Calculates performance curves of the predictions across folds.

Parameters

folds_predictions (list[pd.Series]) – Score prediction (as in continuous output of classifier, predict_proba or decision_function) for every fold.
folds_targets (list[pd.Series]) – True labels for every fold.
sample_weights (list[pd.Series] | None) – weight for each sample for every fold.
area_metric (callable) – Performance metric of the area under the curve.
curve_metric (callable) – Performance metric returning 3 output vectors - metric1, metric2 and thresholds. Where metric1 and metric2 depict the curve when plotted on x-axis and y-axis.
pos_label – What label in targets is considered the positive label.

Returns

For every fold, the calculated metric1 and metric2 (the curves), the thresholds and the area calculations.

Return type

(list[np.ndarray], list[np.ndarray], list[np.ndarray], list[float])
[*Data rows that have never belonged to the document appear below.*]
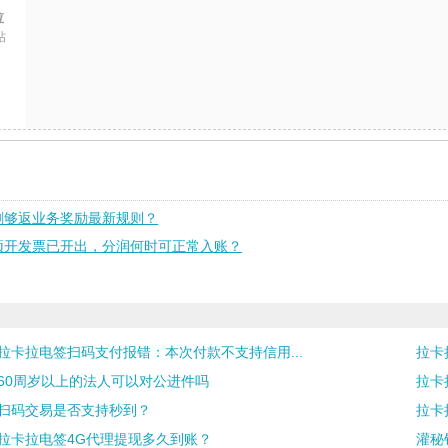
拉
帖
刷够返业务奖励最新规则？
预开发票已开出，分润何时可正常入账？
拉卡拉电签扫码支付报错：本次付款不支持信用...
拉卡
60周岁以上的法人可以对公进件吗
拉卡
扫码交易是否支持秒到？
拉卡
拉卡拉电签4G代理提现多久到账？
灌秘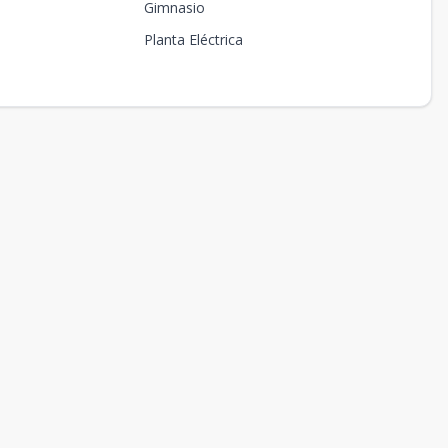
Gimnasio
Planta Eléctrica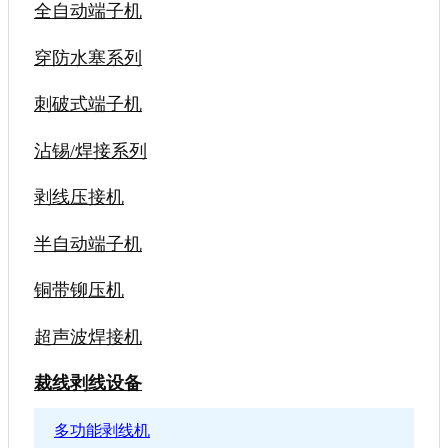
全自动端子机
穿防水塞系列
刺破式端子机
沾锡/焊接系列
剥线压接机
半自动端子机
铜带铆压机
超声波焊接机
裁线剥线设备
多功能剥线机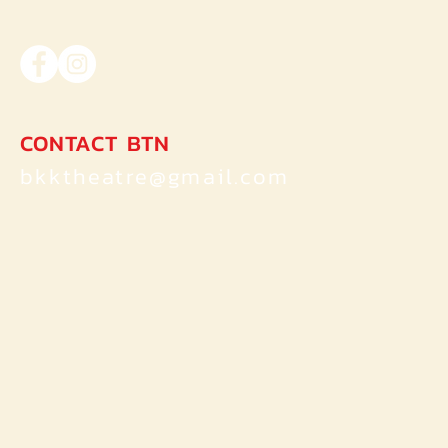
love)เมื่อความรักทำให้โลกใบนี้
ประจำปี2020
เต็มไปด้วย 108 คำถาม
แล้ววันนี้ถึ
มากมาย
CONTACT BTN
bkktheatre@gmail.com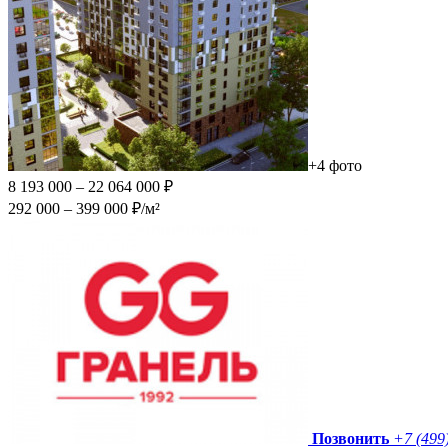
+4 фото
8 193 000 – 22 064 000 ₽
292 000 – 399 000 ₽/м²
Позвонить
+7 (499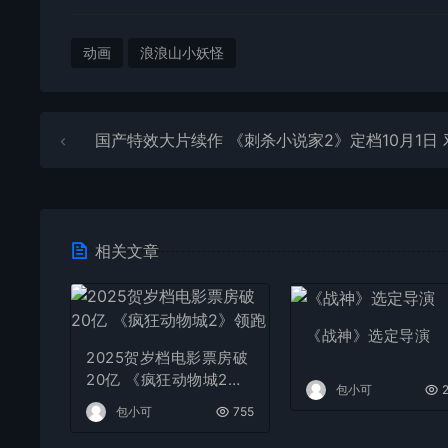
动画
浪浪山小妖怪
国产特效大片续作 《刺杀小说家2》定档10月1日 邓超演赤发
相关文章
《战神》选定导演
2025贺岁档电影票房破
20亿 《疯狂动物城2》
包小可
2
领跑
包小可
755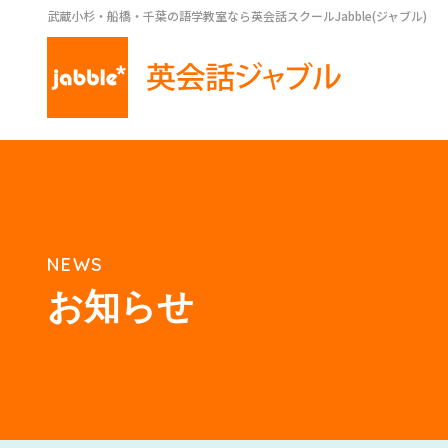
武蔵小杉・船橋・千葉の語学教室なら英会話スクールJabble(ジャブル)
NEWS
お知らせ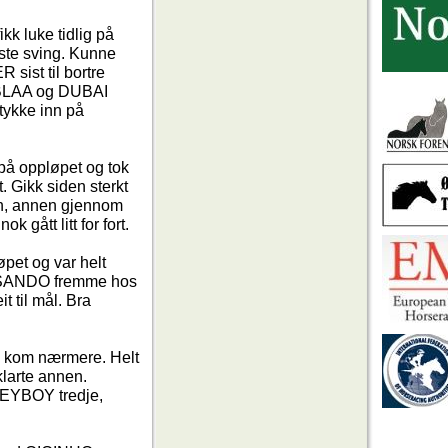
kk luke tidlig på
iste sving. Kunne
 sist til bortre
EL BLAA og DUBAI
stykke inn på
 på oppløpet og tok
. Gikk siden sterkt
sen, annen gjennom
k gått litt for fort.
øpet og var helt
O SANDO fremme hos
t til mål. Bra
re kom nærmere. Helt
klarte annen.
NEYBOY tredje,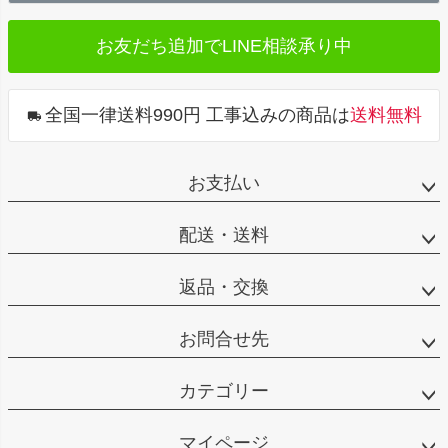
ト
お友だち追加で
LINE相談承り中
ッ
プ
へ
全国一律送料990円 工事込みの商品は
送料無料
お支払い
配送・送料
返品・交換
お問合せ先
カテゴリー
マイページ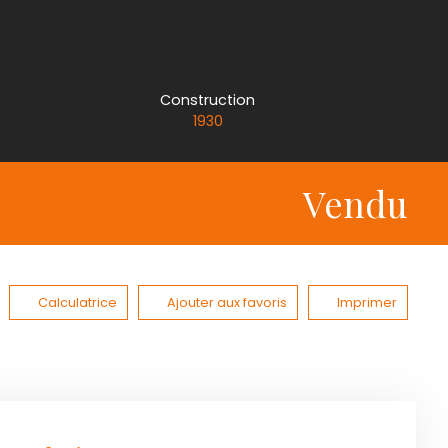
Construction
1930
Vendu
Calculatrice
Ajouter aux favoris
Imprimer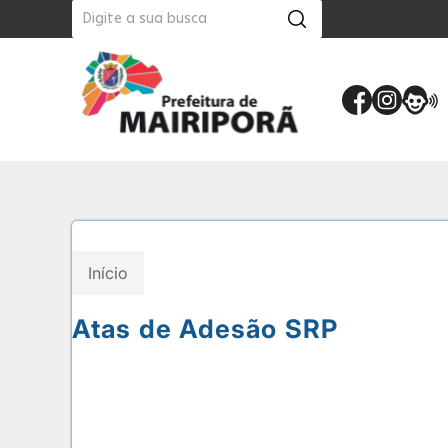
Início
Atas de Adesão SRP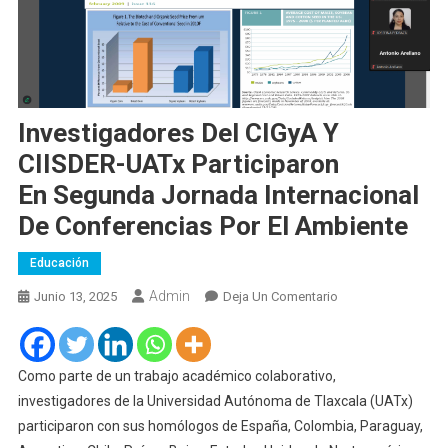
Investigadores Del CIGyA Y
CIISDER-UATx Participaron
En Segunda Jornada Internacional
De Conferencias Por El Ambiente
Educación
Admin
En
Junio 13, 2025
Deja Un Comentario
Investigadores
Del
CIGyA
Como parte de un trabajo académico colaborativo,
Y
investigadores de la Universidad Autónoma de Tlaxcala (UATx)
CIISDER-
participaron con sus homólogos de España, Colombia, Paraguay,
UATx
causallib.evaluation.plots.curve_data_makers.calculate_pr_curve(curve_data, targets)[source]

Calculates precision-recall curve on the folds.

Parameters

curve_data (dict) – dict of curves produced by BaseEvaluationPlotDataExtractor.calculate_curve_data
targets (pd.Series) – True labels.

Returns

Keys being “Precision”, “Recall” and “AP” (PR metrics): and values are a list the size of number of folds with the evaluation of each fold. Additional “prevalence” key, with positive-label “prevalence” is added to be used by the chance curve.

Return type

dict[str, list[np.ndarray]]

causallib.evaluation.plots.curve_data_makers.calculate_roc_curve(curve_data)[source]

Calculates ROC curve on the folds

Parameters

curve_data (dict) – dict of curves produced by BaseEvaluationPlotDataExtractor.calculate_curve_data

Returns

Keys being “FPR”, “TPR” and “AUC” (ROC metrics): and values are a list the size of number of folds with the evaluation of each fold.

Return type

dict[str, list[np.ndarray]]